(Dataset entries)
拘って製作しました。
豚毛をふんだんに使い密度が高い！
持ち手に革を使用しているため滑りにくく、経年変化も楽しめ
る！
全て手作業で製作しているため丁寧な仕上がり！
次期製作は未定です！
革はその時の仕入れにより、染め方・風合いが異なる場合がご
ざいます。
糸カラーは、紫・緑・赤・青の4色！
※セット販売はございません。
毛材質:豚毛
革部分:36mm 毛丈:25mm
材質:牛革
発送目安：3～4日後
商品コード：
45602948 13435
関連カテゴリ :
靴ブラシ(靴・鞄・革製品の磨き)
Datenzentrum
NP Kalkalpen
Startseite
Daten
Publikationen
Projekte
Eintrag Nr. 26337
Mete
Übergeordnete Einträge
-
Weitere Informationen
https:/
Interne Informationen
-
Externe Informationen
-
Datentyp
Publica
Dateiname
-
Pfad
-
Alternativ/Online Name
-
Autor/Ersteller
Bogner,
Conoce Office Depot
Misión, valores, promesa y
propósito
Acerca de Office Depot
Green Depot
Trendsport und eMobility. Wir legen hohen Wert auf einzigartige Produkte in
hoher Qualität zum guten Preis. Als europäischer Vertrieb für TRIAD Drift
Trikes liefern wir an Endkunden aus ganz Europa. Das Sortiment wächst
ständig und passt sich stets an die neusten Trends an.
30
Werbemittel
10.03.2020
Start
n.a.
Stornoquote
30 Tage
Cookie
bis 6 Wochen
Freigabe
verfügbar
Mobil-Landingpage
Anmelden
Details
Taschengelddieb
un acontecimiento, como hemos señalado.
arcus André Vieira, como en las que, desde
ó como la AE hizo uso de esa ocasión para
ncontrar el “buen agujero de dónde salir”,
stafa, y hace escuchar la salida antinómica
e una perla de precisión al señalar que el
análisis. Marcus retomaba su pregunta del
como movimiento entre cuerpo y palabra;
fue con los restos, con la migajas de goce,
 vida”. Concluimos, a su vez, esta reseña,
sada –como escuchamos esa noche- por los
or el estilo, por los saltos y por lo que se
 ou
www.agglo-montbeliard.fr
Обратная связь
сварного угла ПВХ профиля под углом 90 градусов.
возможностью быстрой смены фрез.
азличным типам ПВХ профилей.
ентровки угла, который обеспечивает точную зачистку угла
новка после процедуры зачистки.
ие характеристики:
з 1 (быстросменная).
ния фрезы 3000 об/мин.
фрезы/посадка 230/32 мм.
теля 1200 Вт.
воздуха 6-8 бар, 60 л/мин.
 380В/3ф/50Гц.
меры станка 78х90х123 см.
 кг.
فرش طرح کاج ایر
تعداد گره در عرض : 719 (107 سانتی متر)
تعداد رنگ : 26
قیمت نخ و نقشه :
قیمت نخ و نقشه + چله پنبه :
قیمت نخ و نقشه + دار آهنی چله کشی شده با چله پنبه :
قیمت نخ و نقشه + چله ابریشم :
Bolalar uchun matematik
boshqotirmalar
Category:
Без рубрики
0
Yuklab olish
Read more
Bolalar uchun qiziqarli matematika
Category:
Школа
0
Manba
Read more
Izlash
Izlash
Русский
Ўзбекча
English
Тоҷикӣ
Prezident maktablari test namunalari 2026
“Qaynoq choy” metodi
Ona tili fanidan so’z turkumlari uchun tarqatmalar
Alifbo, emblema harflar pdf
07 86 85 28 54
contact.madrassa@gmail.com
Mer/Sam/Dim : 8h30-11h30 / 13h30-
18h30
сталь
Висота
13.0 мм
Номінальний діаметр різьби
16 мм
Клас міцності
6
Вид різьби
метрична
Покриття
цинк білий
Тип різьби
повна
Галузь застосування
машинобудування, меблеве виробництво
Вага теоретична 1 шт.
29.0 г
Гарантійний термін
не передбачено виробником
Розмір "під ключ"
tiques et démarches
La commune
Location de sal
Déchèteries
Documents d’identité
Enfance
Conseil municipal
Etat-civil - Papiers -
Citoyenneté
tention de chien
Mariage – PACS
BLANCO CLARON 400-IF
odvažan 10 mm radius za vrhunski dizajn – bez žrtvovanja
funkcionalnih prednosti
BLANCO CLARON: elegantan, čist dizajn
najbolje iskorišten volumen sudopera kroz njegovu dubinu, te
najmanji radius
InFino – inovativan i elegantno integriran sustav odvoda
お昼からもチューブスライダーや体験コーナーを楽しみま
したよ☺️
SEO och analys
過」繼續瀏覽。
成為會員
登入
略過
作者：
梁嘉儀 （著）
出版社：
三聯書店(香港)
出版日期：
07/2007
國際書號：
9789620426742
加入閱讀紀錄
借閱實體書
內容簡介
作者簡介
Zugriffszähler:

• YOUR TASK:
Reproduce every line of the records above verbatim, in the original order.

• RESULT:
拘って製作しました。
豚毛をふんだんに使い密度が高い！
持ち手に革を使用しているため滑りにくく、経年変化も楽しめ
る！
全て手作業で製作しているため丁寧な仕上がり！
次期製作は未定です！
革はその時の仕入れにより、染め方・風合いが異なる場合がご
ざいます。
糸カラーは、紫・緑・赤・青の4色！
※セット販売はございません。
毛材質:豚毛
革部分:36mm 毛丈:25mm
材質:牛革
発送目安：3～4日後
商品コード：
45602948 13435
関連カテゴリ :
靴ブラシ(靴・鞄・革製品の磨き)
Datenzentrum
NP Kalkalpen
Startseite
Daten
Publikationen
Projekte
Eintrag Nr. 26337
Mete
Übergeordnete Einträge
-
Weitere Informationen
https:/
Interne Informationen
-
Externe Informationen
-
Datentyp
Publica
Dateiname
-
Pfad
-
Alternativ/Online Name
-
Autor/Ersteller
Bogner,
Conoce Office Depot
Misión, valores, promesa y
propósito
Acerca de Office Depot
Green Depot
Trendsport und eMobility. Wir legen hohen Wert auf einzigartige Produkte in
hoher Qualität zum guten Preis. Als europäischer Vertrieb für TRIAD Drift
Trikes liefern wir an Endkunden aus ganz Europa. Das Sortiment wächst
ständig und passt sich stets an die neusten Trends an.
30
Werbemittel
10.03.2020
Start
n.a.
Stornoquote
30 Tage
Cookie
bis 6 Wochen
Freigabe
verfügbar
Mobil-Landingpage
Anmelden
Details
Taschengelddieb
un acontecimiento, como hemos señalado.
arcus André Vieira, como en las que, desde
ó como la AE hizo uso de esa ocasión para
ncontrar el “buen agujero de dónde salir”,
stafa, y hace escuchar la salida antinómica
e una perla de precisión al señalar que el
análisis. Marcus retomaba su pregunta del
como movimiento entre cuerpo y palabra;
fue con los restos, con la migajas de goce,
 vida”. Concluimos, a su vez, esta reseña,
sada –como escuchamos esa noche- por los
or el estilo, por los saltos y por lo que se
 ou
www.agglo-montbeliard.fr
Обратная связь
сварного угла ПВХ профиля под углом 90 градусов.
возможностью быстрой смены фрез.
азличным типам ПВХ профилей.
ентровки угла, который обеспечивает точную зачистку угла
новка после процедуры зачистки.
ие характеристики:
з 1 (быстросменная).
ния фрезы 3000 об/мин.
фрезы/посадка 230/32 мм.
теля 1200 Вт.
воздуха 6-8 бар, 60 л/мин.
 380В/3ф/50Гц.
меры станка 78х90х123 см.
 кг.
فرش طرح کاج ایر
تعداد گره در عرض : 719 (107 سانتی متر)
تعداد رنگ : 26
قیمت نخ و نقشه :
قیمت نخ و نقشه + چله پنبه :
قیمت نخ و نقشه + دار آهنی چله کشی شده با چله پنبه :
قیمت نخ و نقشه + چله ابریشم :
Bolalar uchun matematik
boshqotirmalar
Category:
Без рубрики
0
Yuklab olish
Read more
Bolalar uchun qiziqarli matematika
Category:
Школа
0
Manba
Read more
Izlash
Izlash
Русский
Ўзбекча
English
Тоҷикӣ
Prezident maktablari test namunalari 2026
“Qaynoq choy” metodi
Ona tili fanidan so’z turkumlari uchun tarqatmalar
Alifbo, emblema harflar pdf
07 86 85 28 54
contact.madrassa@gmail.com
Mer/Sam/Dim : 8h30-11h30 / 13h30-
18h30
сталь
Висота
13.0 мм
Номінальний діаметр різьби
16 мм
Клас міцності
6
Вид різьби
метрична
Покриття
цинк білий
Тип різьби
повна
Галузь застосування
машинобудування, меблеве виробництво
Вага теоретична 1 шт.
29.0 г
Гарантійний термін
не передбачено виробником
Розмір "під ключ"
tiques et démarches
La commune
Location de sal
Déchèteries
Documents d’identité
Enfance
Conseil municipal
Etat-civil - Papiers -
Citoyenneté
tention de chien
Mariage – PACS
BLANCO CLARON 400-IF
odvažan 10 mm radius za vrhunski dizajn – bez žrtvovanja
funkcionalnih prednosti
BLANCO CLARON: elegantan, čist dizajn
najbolje iskorišten volumen sudopera kroz njegovu dubinu, te
najmanji radius
InFino – inovativan i elegantno integriran sustav odvoda
お昼からもチューブスライダーや体験コーナーを楽しみま
したよ☺️
SEO och analys
過」繼續瀏覽。
成為會員
登入
略過
作者：
梁嘉儀 （著）
出版社：
三聯書店(香港)
出版日期：
07/2007
國際書號：
9789620426742
加入閱讀紀錄
借閱實體書
內容簡介
作者簡介
Zugriffszähler:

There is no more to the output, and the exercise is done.